### WHAT IS REQUIRED:
The answer must consist of the listing, reproduced exactly.

### DATA FOR THE TASK:
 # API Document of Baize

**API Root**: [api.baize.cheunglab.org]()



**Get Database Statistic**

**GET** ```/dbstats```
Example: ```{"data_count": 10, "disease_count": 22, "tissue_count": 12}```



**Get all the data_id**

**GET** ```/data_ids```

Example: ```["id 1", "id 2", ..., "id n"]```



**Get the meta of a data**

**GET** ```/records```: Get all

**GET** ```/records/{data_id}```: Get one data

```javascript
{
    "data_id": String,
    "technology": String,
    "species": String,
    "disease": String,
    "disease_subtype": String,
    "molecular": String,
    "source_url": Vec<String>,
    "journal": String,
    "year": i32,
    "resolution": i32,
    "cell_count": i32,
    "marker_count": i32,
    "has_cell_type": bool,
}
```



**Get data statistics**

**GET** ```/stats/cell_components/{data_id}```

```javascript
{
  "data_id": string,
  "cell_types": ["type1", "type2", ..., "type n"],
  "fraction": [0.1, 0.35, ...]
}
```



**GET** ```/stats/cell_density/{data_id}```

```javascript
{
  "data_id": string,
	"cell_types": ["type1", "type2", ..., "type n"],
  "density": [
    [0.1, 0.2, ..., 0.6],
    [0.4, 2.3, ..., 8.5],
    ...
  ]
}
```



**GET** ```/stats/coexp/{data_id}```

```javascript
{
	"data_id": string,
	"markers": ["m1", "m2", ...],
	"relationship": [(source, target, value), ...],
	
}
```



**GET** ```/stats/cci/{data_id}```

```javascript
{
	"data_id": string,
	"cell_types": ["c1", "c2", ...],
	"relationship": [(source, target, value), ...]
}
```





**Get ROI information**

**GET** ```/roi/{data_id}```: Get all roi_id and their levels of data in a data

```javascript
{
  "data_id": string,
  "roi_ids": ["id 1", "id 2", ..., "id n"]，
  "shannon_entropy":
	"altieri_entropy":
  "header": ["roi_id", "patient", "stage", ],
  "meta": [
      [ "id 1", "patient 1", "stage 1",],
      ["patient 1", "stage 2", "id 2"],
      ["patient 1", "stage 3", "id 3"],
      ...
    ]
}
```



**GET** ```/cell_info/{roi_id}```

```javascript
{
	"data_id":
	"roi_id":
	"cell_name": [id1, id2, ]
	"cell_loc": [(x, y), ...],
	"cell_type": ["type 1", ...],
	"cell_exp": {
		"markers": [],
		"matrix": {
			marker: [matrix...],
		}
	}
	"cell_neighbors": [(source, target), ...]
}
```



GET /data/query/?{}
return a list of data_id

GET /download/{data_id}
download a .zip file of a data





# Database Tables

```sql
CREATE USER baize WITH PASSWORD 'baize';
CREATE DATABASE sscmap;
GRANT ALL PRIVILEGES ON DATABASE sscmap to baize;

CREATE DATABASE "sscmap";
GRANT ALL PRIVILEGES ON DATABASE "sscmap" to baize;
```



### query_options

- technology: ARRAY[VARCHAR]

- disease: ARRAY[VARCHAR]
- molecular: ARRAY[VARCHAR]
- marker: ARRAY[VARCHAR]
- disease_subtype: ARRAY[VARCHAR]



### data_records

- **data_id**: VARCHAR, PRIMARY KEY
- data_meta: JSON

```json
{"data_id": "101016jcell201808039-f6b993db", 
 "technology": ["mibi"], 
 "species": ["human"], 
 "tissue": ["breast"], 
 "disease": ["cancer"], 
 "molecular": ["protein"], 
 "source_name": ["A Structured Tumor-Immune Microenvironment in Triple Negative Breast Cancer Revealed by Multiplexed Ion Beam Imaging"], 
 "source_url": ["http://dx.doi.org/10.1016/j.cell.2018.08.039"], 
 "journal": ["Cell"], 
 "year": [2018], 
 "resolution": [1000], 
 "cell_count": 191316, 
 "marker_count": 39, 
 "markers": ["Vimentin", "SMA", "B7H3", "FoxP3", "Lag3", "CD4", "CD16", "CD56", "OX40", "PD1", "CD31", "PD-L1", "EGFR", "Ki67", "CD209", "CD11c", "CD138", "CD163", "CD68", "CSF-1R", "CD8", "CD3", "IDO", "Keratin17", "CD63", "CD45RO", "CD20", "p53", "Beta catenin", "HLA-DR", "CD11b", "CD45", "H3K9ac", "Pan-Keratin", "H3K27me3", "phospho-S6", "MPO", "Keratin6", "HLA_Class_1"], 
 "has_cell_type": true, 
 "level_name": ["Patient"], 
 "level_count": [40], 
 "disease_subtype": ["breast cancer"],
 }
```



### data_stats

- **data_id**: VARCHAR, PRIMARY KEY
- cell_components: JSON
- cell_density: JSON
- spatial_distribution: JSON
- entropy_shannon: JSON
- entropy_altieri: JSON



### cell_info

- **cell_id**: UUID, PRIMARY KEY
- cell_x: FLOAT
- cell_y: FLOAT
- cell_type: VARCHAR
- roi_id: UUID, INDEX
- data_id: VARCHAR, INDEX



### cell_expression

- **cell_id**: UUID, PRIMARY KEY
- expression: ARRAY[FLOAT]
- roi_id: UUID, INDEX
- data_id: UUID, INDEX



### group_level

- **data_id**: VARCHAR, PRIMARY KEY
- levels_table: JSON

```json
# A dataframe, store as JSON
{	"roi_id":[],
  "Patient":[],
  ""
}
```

### YOUR SOLUTION:
 # API Document of Baize

**API Root**: [api.baize.cheunglab.org]()



**Get Database Statistic**

**GET** ```/dbstats```
Example: ```{"data_count": 10, "disease_count": 22, "tissue_count": 12}```



**Get all the data_id**

**GET** ```/data_ids```

Example: ```["id 1", "id 2", ..., "id n"]```



**Get the meta of a data**

**GET** ```/records```: Get all

**GET** ```/records/{data_id}```: Get one data

```javascript
{
    "data_id": String,
    "technology": String,
    "species": String,
    "disease": String,
    "disease_subtype": String,
    "molecular": String,
    "source_url": Vec<String>,
    "journal": String,
    "year": i32,
    "resolution": i32,
    "cell_count": i32,
    "marker_count": i32,
    "has_cell_type": bool,
}
```



**Get data statistics**

**GET** ```/stats/cell_components/{data_id}```

```javascript
{
  "data_id": string,
  "cell_types": ["type1", "type2", ..., "type n"],
  "fraction": [0.1, 0.35, ...]
}
```



**GET** ```/stats/cell_density/{data_id}```

```javascript
{
  "data_id": string,
	"cell_types": ["type1", "type2", ..., "type n"],
  "density": [
    [0.1, 0.2, ..., 0.6],
    [0.4, 2.3, ..., 8.5],
    ...
  ]
}
```



**GET** ```/stats/coexp/{data_id}```

```javascript
{
	"data_id": string,
	"markers": ["m1", "m2", ...],
	"relationship": [(source, target, value), ...],
	
}
```



**GET** ```/stats/cci/{data_id}```

```javascript
{
	"data_id": string,
	"cell_types": ["c1", "c2", ...],
	"relationship": [(source, target, value), ...]
}
```





**Get ROI information**

**GET** ```/roi/{data_id}```: Get all roi_id and their levels of data in a data

```javascript
{
  "data_id": string,
  "roi_ids": ["id 1", "id 2", ..., "id n"]，
  "shannon_entropy":
	"altieri_entropy":
  "header": ["roi_id", "patient", "stage", ],
  "meta": [
      [ "id 1", "patient 1", "stage 1",],
      ["patient 1", "stage 2", "id 2"],
      ["patient 1", "stage 3", "id 3"],
      ...
    ]
}
```



**GET** ```/cell_info/{roi_id}```

```javascript
{
	"data_id":
	"roi_id":
	"cell_name": [id1, id2, ]
	"cell_loc": [(x, y), ...],
	"cell_type": ["type 1", ...],
	"cell_exp": {
		"markers": [],
		"matrix": {
			marker: [matrix...],
		}
	}
	"cell_neighbors": [(source, target), ...]
}
```



GET /data/query/?{}
return a list of data_id

GET /download/{data_id}
download a .zip file of a data





# Database Tables

```sql
CREATE USER baize WITH PASSWORD 'baize';
CREATE DATABASE sscmap;
GRANT ALL PRIVILEGES ON DATABASE sscmap to baize;

CREATE DATABASE "sscmap";
GRANT ALL PRIVILEGES ON DATABASE "sscmap" to baize;
```



### query_options

- technology: ARRAY[VARCHAR]

- disease: ARRAY[VARCHAR]
- molecular: ARRAY[VARCHAR]
- marker: ARRAY[VARCHAR]
- disease_subtype: ARRAY[VARCHAR]



### data_records

- **data_id**: VARCHAR, PRIMARY KEY
- data_meta: JSON

```json
{"data_id": "101016jcell201808039-f6b993db", 
 "technology": ["mibi"], 
 "species": ["human"], 
 "tissue": ["breast"], 
 "disease": ["cancer"], 
 "molecular": ["protein"], 
 "source_name": ["A Structured Tumor-Immune Microenvironment in Triple Negative Breast Cancer Revealed by Multiplexed Ion Beam Imaging"], 
 "source_url": ["http://dx.doi.org/10.1016/j.cell.2018.08.039"], 
 "journal": ["Cell"], 
 "year": [2018], 
 "resolution": [1000], 
 "cell_count": 191316, 
 "marker_count": 39, 
 "markers": ["Vimentin", "SMA", "B7H3", "FoxP3", "Lag3", "CD4", "CD16", "CD56", "OX40", "PD1", "CD31", "PD-L1", "EGFR", "Ki67", "CD209", "CD11c", "CD138", "CD163", "CD68", "CSF-1R", "CD8", "CD3", "IDO", "Keratin17", "CD63", "CD45RO", "CD20", "p53", "Beta catenin", "HLA-DR", "CD11b", "CD45", "H3K9ac", "Pan-Keratin", "H3K27me3", "phospho-S6", "MPO", "Keratin6", "HLA_Class_1"], 
 "has_cell_type": true, 
 "level_name": ["Patient"], 
 "level_count": [40], 
 "disease_subtype": ["breast cancer"],
 }
```



### data_stats

- **data_id**: VARCHAR, PRIMARY KEY
- cell_components: JSON
- cell_density: JSON
- spatial_distribution: JSON
- entropy_shannon: JSON
- entropy_altieri: JSON



### cell_info

- **cell_id**: UUID, PRIMARY KEY
- cell_x: FLOAT
- cell_y: FLOAT
- cell_type: VARCHAR
- roi_id: UUID, INDEX
- data_id: VARCHAR, INDEX



### cell_expression

- **cell_id**: UUID, PRIMARY KEY
- expression: ARRAY[FLOAT]
- roi_id: UUID, INDEX
- data_id: UUID, INDEX



### group_level

- **data_id**: VARCHAR, PRIMARY KEY
- levels_table: JSON

```json
# A dataframe, store as JSON
{	"roi_id":[],
  "Patient":[],
  ""
}
```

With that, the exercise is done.